▶ **Your goal**:
Filter out every line below that lacks "Ievaddati", and copy the rest.

┄┄┄┄┄┄┄┄┄┄

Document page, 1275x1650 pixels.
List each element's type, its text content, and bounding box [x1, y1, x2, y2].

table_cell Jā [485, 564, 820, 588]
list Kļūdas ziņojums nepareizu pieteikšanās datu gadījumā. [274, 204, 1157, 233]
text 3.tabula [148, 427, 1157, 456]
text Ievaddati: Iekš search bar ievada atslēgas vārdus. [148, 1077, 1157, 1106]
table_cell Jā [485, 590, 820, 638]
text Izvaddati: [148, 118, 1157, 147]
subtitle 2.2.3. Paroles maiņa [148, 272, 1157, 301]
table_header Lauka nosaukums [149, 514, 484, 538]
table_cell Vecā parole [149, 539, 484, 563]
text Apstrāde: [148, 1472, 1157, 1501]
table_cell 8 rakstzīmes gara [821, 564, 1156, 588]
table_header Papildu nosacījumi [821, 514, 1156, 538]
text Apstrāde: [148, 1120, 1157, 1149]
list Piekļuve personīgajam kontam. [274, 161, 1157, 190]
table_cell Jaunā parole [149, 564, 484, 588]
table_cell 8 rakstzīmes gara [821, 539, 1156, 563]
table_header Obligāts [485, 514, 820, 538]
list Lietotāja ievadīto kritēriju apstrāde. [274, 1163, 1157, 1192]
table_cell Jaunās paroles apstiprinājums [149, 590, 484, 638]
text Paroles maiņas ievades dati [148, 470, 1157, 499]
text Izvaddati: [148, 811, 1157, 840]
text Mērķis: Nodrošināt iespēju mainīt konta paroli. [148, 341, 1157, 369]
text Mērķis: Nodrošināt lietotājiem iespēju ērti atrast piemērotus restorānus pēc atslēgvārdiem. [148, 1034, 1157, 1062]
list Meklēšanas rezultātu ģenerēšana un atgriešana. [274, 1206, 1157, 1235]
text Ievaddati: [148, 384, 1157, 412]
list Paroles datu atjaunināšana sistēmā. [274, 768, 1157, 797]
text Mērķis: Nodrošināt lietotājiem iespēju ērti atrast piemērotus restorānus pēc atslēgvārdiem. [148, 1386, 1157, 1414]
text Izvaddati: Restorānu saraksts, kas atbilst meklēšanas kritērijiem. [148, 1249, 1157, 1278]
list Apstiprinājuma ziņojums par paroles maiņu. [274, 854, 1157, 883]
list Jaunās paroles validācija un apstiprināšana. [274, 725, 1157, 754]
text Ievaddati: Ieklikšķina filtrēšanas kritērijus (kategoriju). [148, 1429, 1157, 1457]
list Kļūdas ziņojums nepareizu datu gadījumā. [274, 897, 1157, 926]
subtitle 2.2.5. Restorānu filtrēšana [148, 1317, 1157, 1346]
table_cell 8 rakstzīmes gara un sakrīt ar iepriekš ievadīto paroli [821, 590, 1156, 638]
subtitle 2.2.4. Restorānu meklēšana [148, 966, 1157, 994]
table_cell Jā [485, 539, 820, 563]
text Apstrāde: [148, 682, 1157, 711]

┄┄┄┄┄┄┄┄┄┄

▶ **Exercise answer**:
text Ievaddati: Iekš search bar ievada atslēgas vārdus. [148, 1077, 1157, 1106]
text Ievaddati: [148, 384, 1157, 412]
text Ievaddati: Ieklikšķina filtrēšanas kritērijus (kategoriju). [148, 1429, 1157, 1457]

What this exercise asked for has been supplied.